貨物専用配車アプリが中国で急成長。大手の順豊速運も参入
更新
中国の物流大手順豊速運(SFエクスプレス)が、北京市で貨物車のオンライン配車サービスをスタートする。大型貨物配送や市内近距離配送を主力サービスに据える。
新サービス「順豊打車」は、コンテナトラックやワゴン車など複数の車種で近距離配送を行う。運送料は北京市内で5キロ以内までは110元(約1800円)、以後1キロごとに5元に設定した。ドライバーの提供も行い、1人1時間あたり100元で手配できる。受注プラットフォームは自社アプリを設けず、配送車オンライン予約アプリ「搬運幇」内に順豊打車専用チャンネルを設置する。搬運幇ユーザーを直接取り込むのが狙いだ。
同一市内の配送を扱う近距離輸送では、搬運幇、快狗打車(58速運より社名変更)、貨拉拉が三大大手だ。貨拉拉の公開資料によると、2017年の近距離物流市場は1兆1000億元(約18兆2300億円)規模に達した。年10%の成長率で、2022年には1兆7000億元規模に達すると見られ、東南アジアも含めれば2兆元規模となり、大きな潜在力を秘めていると言われる。
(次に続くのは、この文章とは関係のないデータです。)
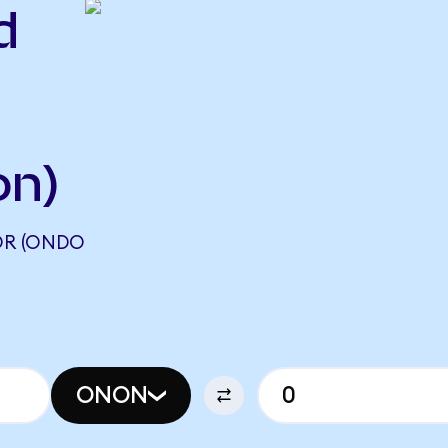
d
on)
OR (ONDO
ONON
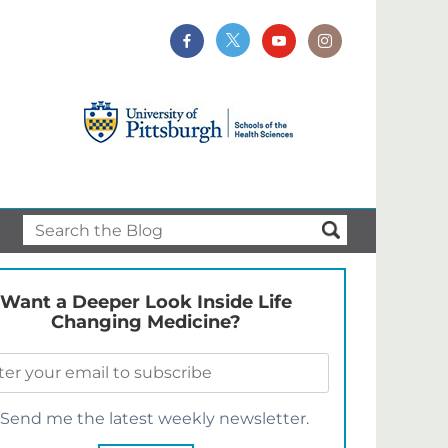
Want a Deeper Look Inside Life
Changing Medicine?
Send me the latest weekly newsletter.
今回、そこへ参入するのが順豊速運だが、ほかにも京東集団(JD com.)も参入を計画しているという。9月初旬、子会社の江蘇京東信息技術有限公司が登記変更を行い、新たな事業内容としてオンライン配車事業を加えた。
オンライン配車サービスを提供するのは順豊、京東だけではない。快狗打車も8月の社名変更を機に同様のサービスをスタートしている。近距離輸送に絞って業績を伸ばしてきた同業界は今後、物流とオンライン予約を結びつけることでさらなる成長を目指すようだ。
順豊は2017年2月24日、深セン証券取引所に上場した。当初は73.5元まで達した株価だが、現在では43.2元と40%以上も下落している。アリババや京東などのEC大手が自社の物流網を構築し、大口の受注が減る一方の順豊に持続的な成長を期待する出資者も多くはないだろう。
順豊の創業者で取締役会会長の王衛氏はこれまでもたびたび新事業の必要性について触れ、「各業界にサービスを浸透させたい」としている。